* What you have to do *
Reproduce the lines below word for word, starting with the line that contains "family: Salicaceae" and going on through the line that contains "country: Mexico".

[START Items]

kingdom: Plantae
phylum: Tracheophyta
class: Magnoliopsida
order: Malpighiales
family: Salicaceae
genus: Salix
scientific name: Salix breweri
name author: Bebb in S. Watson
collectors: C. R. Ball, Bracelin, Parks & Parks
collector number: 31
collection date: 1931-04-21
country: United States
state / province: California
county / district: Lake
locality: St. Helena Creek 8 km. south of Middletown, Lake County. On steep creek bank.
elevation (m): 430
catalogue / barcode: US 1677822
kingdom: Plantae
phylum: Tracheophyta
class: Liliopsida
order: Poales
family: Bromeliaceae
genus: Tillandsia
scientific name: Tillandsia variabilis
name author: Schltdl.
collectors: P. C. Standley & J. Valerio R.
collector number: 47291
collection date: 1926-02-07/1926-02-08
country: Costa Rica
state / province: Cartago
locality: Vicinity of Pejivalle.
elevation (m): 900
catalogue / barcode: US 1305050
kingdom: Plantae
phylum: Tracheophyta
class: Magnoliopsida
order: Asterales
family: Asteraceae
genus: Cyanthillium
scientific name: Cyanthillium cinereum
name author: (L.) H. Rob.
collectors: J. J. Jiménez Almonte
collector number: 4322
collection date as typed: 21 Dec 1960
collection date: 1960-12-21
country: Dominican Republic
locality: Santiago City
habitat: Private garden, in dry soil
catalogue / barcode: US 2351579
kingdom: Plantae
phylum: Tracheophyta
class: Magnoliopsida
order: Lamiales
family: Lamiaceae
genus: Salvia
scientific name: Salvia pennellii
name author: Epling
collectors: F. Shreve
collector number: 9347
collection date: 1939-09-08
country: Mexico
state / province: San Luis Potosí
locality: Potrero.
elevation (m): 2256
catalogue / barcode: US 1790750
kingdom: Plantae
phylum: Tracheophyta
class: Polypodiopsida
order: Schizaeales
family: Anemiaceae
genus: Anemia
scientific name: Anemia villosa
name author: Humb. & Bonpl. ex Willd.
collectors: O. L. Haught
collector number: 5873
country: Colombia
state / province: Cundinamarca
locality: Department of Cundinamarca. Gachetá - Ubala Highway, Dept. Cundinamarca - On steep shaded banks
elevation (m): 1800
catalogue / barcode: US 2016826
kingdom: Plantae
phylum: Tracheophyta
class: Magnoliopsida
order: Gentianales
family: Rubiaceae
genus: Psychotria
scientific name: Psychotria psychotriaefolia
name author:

[END Items]

* Right answer *
family: Salicaceae
genus: Salix
scientific name: Salix breweri
name author: Bebb in S. Watson
collectors: C. R. Ball, Bracelin, Parks & Parks
collector number: 31
collection date: 1931-04-21
country: United States
state / province: California
county / district: Lake
locality: St. Helena Creek 8 km. south of Middletown, Lake County. On steep creek bank.
elevation (m): 430
catalogue / barcode: US 1677822
kingdom: Plantae
phylum: Tracheophyta
class: Liliopsida
order: Poales
family: Bromeliaceae
genus: Tillandsia
scientific name: Tillandsia variabilis
name author: Schltdl.
collectors: P. C. Standley & J. Valerio R.
collector number: 47291
collection date: 1926-02-07/1926-02-08
country: Costa Rica
state / province: Cartago
locality: Vicinity of Pejivalle.
elevation (m): 900
catalogue / barcode: US 1305050
kingdom: Plantae
phylum: Tracheophyta
class: Magnoliopsida
order: Asterales
family: Asteraceae
genus: Cyanthillium
scientific name: Cyanthillium cinereum
name author: (L.) H. Rob.
collectors: J. J. Jiménez Almonte
collector number: 4322
collection date as typed: 21 Dec 1960
collection date: 1960-12-21
country: Dominican Republic
locality: Santiago City
habitat: Private garden, in dry soil
catalogue / barcode: US 2351579
kingdom: Plantae
phylum: Tracheophyta
class: Magnoliopsida
order: Lamiales
family: Lamiaceae
genus: Salvia
scientific name: Salvia pennellii
name author: Epling
collectors: F. Shreve
collector number: 9347
collection date: 1939-09-08
country: Mexico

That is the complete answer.